Cudos to WikiPedia for halting the crime syndicate’s attempts to deny their company’s history of racketeering, blackmail, extortion, fraud, kidnapping, murder, human rights and civil rights abuses, all of which are demonstrable in the extant criminal and civil case records for the criminal enterprise.
I bet the Gambino Mafia would also be banned if they tried to pull the same stunts on WikiPedia as their Scientology colleagues routinely did.
May 31st, 2009
Diebold was NOT at the center of the “hanging chad” controversy in Florida. Electronic voting machines do not have “hanging chads” — only paper ballots do. The paper ballots at the center of that controversy were produced by Sequoia Voting Systems. Google Dan Rather and Sequoia to find out how Sequoia’s management knowingly produced bad ballots that year. Diebold had nothing to do with that one.
May 31st, 2009
That’s ok Jack, this author is prone to producing innacurate and inflammatory opinion pieces here. And whatever editorial staff there is or isn’t at Blorge diesnt care.
June 3rd, 2009
No one in Australia does any editing of Wikipedia from the Church of Scientology, but we welcome the actions to make Wikipedia more factual as some of the entries on Scientology have been very hateful and erroneous. What is really important is that Wikipedia has also stopped those involved in biased editing for the purpose of antagonism instead of information. It is good from our perspective. We hope that this will result in more accurate and useful articles on Wikipedia.
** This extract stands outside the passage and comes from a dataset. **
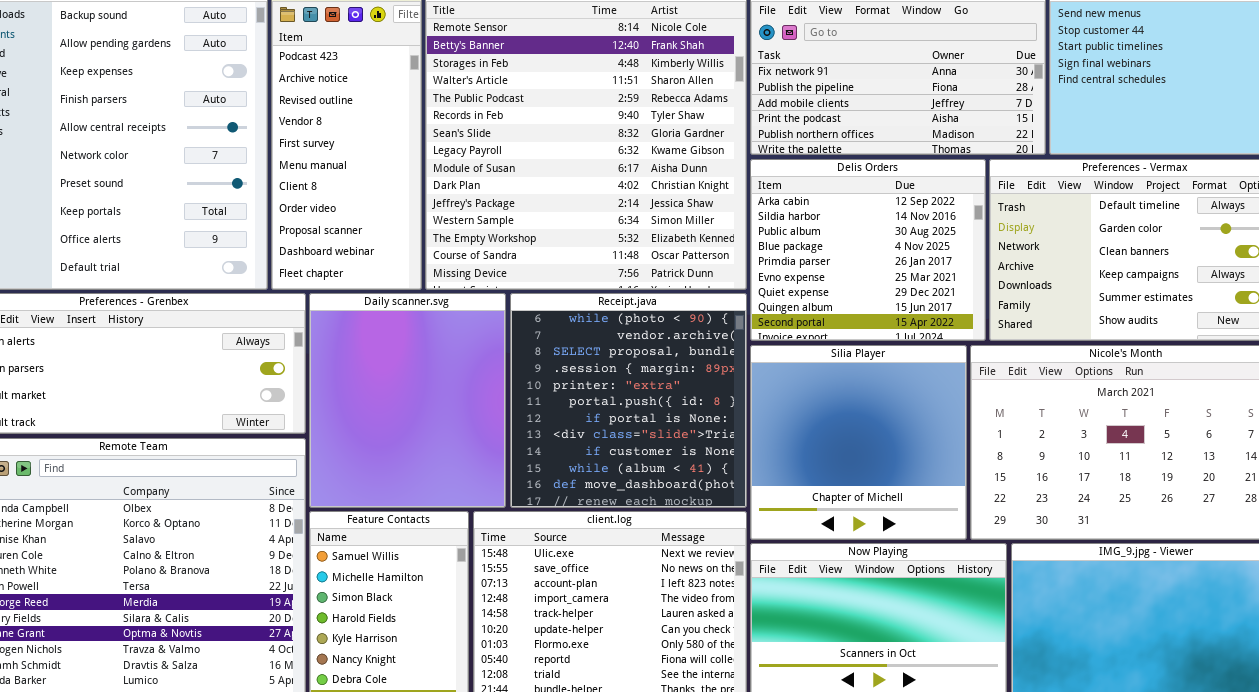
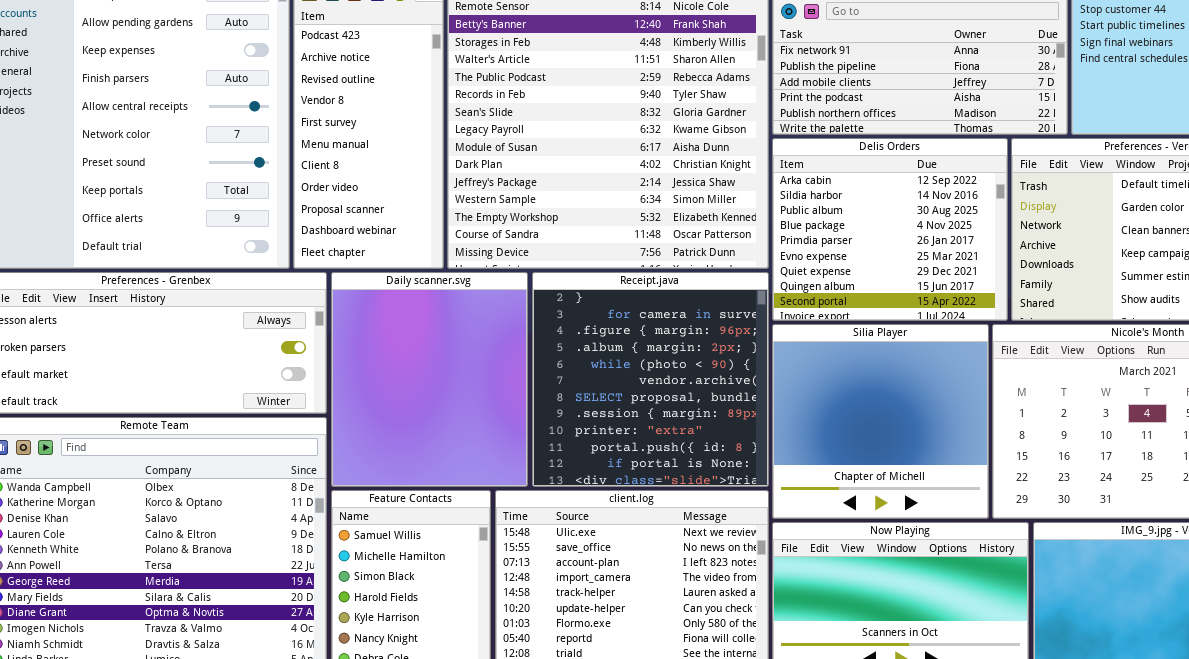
Receipt.java: [510,293,747,508] -> [532,272,769,487], scrolled up 4 rows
There is a problem of truth and balance. For example, the media regarding Wikipedia’s ruling failed to mention that a group of people antagonistic to Scientology were also banned from making edits. That is a huge omission. For Scientologists, one of the other biggest omissions from reporting has also been how much charity and social work we all do. When you dedicate your time and efforts to literacy, drug rehabilitation and criminal reform, and then these media stories or Wikipedia entries don’t reflect it, then this is unbalanced. We have a huge store of information on our programs bettering lives and contributing in the community and society at large. All community groups know what it is like to work hard and selflessly and not get acknowledged for it. Bad, not good new seems to rule the headlines. We, like them, keep going whether or not it is reported on in the media or whether we are criticised or praised. When you help people, you see the changes in them and their life. That’s enough for us.